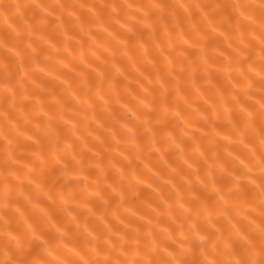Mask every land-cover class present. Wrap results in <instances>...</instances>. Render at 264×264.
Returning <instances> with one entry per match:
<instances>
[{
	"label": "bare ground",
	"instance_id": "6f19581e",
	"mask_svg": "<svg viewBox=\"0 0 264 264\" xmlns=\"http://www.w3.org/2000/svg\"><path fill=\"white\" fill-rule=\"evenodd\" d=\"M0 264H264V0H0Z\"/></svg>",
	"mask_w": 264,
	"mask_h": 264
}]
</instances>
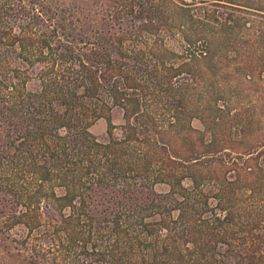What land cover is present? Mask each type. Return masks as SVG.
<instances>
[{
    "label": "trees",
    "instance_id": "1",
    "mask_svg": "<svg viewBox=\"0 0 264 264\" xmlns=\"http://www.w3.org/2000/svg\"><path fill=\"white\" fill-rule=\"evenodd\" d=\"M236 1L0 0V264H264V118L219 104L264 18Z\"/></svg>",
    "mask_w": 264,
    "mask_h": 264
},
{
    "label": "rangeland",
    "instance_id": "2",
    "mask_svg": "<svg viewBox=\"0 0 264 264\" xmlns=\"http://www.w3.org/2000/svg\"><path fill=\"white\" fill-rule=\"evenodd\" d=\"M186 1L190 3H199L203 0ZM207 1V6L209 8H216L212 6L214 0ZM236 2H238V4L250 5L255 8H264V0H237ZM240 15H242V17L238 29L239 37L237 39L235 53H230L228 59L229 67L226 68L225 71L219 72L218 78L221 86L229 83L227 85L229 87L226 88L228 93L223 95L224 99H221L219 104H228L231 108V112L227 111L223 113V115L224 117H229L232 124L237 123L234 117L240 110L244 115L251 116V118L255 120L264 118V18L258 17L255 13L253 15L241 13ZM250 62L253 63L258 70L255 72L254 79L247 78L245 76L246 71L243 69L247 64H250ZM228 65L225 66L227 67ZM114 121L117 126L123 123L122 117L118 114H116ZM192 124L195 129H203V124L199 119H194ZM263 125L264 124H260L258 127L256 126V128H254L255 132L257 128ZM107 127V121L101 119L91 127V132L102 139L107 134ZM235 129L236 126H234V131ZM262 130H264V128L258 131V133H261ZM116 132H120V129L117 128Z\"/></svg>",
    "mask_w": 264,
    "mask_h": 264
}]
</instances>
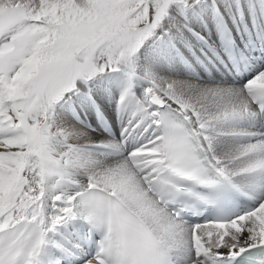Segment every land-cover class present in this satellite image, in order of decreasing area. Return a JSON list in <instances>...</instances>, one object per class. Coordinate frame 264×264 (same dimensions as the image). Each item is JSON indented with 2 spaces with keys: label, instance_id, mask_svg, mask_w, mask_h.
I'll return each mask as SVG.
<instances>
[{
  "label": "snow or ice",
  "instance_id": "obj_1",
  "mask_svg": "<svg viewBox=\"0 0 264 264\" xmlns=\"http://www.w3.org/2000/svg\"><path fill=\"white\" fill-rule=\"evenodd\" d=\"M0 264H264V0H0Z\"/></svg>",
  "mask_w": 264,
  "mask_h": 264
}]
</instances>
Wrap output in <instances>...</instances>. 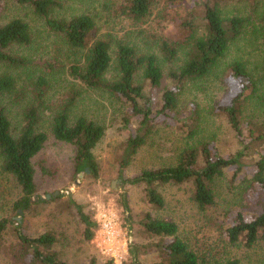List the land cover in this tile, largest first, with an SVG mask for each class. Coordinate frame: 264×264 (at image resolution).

Work to complete: Recast the records from the line with "Segment every land-cover" to the line with "I'll return each mask as SVG." as a two-column CSV headed input and output. Give one row for each text and its answer, with each in a single quoted field and line breaks replaced by spaces, and omit the pictures.

Correct answer:
input,output
"Segment every land-cover class present in this satellite image, in order of decreasing area. Return a JSON list in <instances>...</instances>, one object per class. Coordinate frame 264×264 (same dimensions as the image). Each item is JSON indented with 2 spaces with keys: label, instance_id, mask_svg, mask_w, mask_h.","I'll return each mask as SVG."